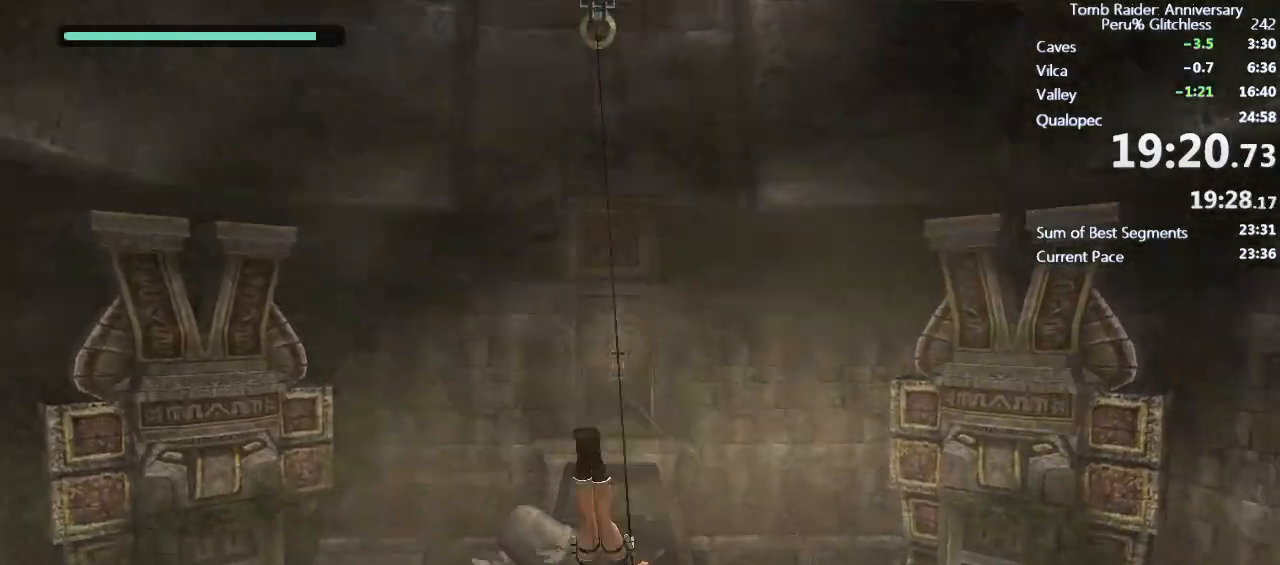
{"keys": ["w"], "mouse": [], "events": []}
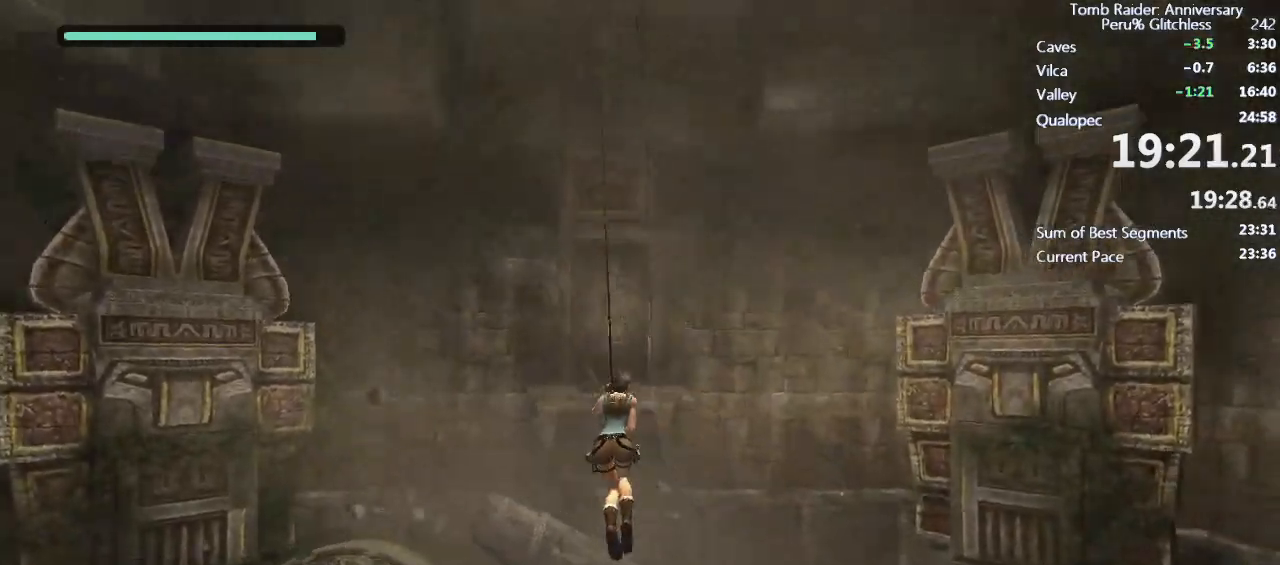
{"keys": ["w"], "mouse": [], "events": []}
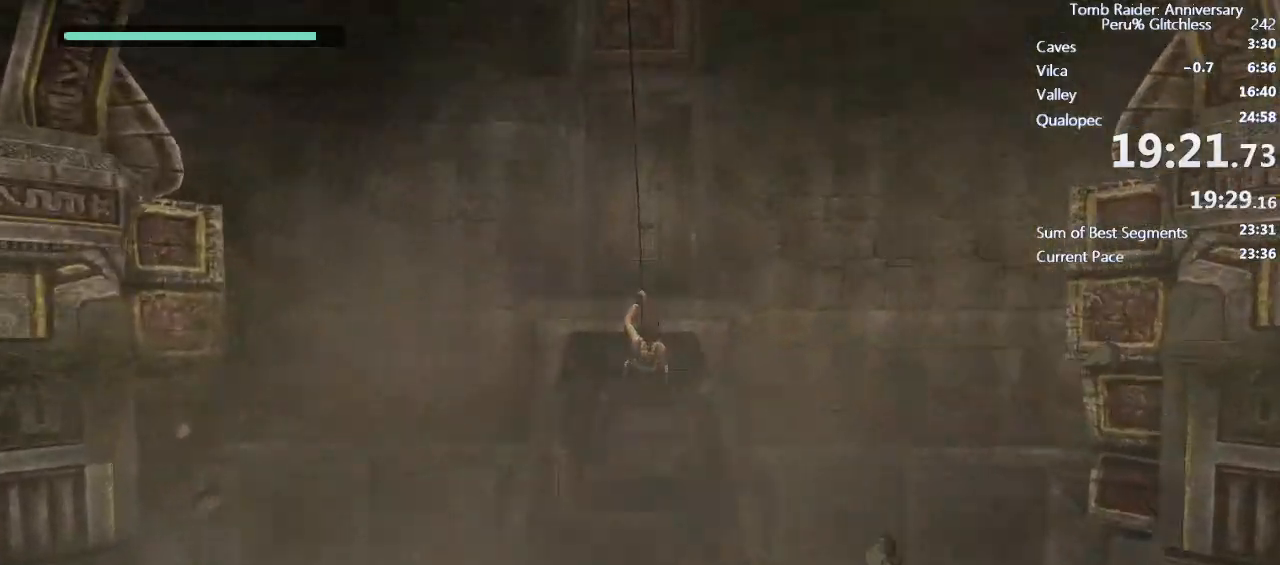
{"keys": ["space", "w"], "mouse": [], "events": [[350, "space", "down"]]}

• **AIM OF THE EXERCISE**
Leave every image out, and retype the material exactly.

• **RESPONSE**
{"keys": ["w"], "mouse": [], "events": []}
{"keys": ["w"], "mouse": [], "events": []}
{"keys": ["space", "w"], "mouse": [], "events": [[350, "space", "down"]]}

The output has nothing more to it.